No extra steps. No excess sway. No hesitation. Every ounce of momentum went forward. Every shift of weight happened exactly when it needed to. It was as if her body had been tuned into a single line leading directly into the kill.
She crossed the distance in a heartbeat. The guardian tried to reorient, shields snapping toward her, spear arm lifting to intercept. It couldn’t.
Luna’s sabotage showed immediately. The shield arm caught halfway through its arc, joints grinding instead of rotating cleanly. The spear arm lagged, reinforcement runes flickering as it tried to stabilize. Viola arrived.
She swung once, diagonally downward, an attack that looked almost slow, like the weapon was dragging through thick air. The froststeel blade resisted the water attunement, and the strike didn’t have the clean, sharp snap she wanted.
Then she swung again, the opposite diagonal, crossing the first cut.
Again, it looked slow. Heavy. As if the blade had to force its way through the guardian’s body instead of slicing. For a moment, nothing happened.
The guardian stood there, half-raised shields frozen mid-motion, cannon arm venting steam, spear arm twitching. Then it stopped moving entirely.
A faint crackling sound spread across its torso, no longer hidden by the sound-seal now that they were in the open chamber. Frost blossomed along the two diagonal slashes, crawling outward as the water-attuned mana inside the cuts turned into a brutal, internal chill. The disrupted runes inside the guardian couldn’t compensate. The mana flow that should’ve reinforced the plates stuttered and died.

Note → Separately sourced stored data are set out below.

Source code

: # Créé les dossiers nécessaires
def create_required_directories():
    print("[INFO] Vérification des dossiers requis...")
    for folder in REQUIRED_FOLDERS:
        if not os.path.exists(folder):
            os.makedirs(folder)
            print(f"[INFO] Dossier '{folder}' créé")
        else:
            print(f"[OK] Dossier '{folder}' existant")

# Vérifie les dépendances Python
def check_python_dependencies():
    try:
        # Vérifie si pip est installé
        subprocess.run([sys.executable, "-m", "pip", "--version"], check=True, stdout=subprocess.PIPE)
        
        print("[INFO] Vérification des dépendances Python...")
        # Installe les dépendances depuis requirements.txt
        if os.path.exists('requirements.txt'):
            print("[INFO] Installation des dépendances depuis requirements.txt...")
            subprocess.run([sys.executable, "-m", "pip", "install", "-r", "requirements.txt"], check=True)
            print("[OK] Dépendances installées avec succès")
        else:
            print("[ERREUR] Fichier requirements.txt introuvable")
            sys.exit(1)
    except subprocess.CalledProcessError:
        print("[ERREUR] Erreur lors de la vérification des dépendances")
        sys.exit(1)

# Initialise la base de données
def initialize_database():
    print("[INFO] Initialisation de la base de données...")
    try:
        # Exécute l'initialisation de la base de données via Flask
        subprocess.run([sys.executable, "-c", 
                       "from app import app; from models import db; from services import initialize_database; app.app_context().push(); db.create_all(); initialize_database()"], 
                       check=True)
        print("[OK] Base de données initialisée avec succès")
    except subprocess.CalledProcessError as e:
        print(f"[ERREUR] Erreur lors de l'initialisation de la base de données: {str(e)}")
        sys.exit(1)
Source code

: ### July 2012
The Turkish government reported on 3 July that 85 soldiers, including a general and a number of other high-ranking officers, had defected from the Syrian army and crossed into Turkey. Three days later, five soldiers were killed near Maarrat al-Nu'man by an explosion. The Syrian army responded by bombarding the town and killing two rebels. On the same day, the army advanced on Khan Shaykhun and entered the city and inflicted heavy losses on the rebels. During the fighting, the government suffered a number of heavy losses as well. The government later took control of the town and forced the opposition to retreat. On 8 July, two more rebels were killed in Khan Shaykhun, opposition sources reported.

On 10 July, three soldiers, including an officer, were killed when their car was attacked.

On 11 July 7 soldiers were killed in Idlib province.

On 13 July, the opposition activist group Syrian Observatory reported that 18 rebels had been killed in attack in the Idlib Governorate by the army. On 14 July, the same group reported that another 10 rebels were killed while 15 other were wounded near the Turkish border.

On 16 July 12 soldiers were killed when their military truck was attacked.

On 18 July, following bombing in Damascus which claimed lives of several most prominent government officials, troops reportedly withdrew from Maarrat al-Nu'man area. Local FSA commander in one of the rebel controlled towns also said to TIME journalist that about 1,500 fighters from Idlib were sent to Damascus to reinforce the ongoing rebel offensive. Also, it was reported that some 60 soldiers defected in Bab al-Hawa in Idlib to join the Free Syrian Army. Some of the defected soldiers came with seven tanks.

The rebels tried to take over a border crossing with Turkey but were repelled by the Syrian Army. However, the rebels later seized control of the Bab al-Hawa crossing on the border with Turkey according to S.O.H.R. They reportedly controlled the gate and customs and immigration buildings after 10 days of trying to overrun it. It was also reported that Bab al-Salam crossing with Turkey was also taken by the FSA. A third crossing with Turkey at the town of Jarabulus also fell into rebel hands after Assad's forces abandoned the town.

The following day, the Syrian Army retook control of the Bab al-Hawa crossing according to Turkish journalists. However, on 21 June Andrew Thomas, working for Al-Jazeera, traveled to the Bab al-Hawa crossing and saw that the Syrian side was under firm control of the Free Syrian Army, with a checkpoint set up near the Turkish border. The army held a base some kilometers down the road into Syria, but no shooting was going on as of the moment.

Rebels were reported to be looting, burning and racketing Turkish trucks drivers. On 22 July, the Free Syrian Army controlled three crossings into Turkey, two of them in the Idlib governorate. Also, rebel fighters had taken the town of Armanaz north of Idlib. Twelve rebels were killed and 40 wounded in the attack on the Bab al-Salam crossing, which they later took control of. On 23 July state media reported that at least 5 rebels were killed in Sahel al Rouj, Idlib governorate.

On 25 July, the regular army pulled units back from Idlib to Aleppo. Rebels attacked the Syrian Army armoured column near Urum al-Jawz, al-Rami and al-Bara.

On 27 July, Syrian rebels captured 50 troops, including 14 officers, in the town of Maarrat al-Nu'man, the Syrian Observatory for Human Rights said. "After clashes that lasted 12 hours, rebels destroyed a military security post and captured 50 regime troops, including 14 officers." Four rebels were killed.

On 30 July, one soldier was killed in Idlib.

The torso began to fall apart. Not in one clean collapse. In layers.
Plates separating, sliding, fracturing as frost spread through the structures that had been holding everything together. The core’s glow flickered behind broken armor, then dimmed as the entire chest cavity lost cohesion.
Chunks of the guardian’s torso broke free and hit the stone with heavy, dead thuds.
Viola lowered her sword, breathing hard. Luna backed away, knives still raised, watching for a final spasm. But the guardian didn’t recover. It simply… came apart. And for the first time since the fight began, the massive chamber felt less like an arena. And more like a place that had just lost its master.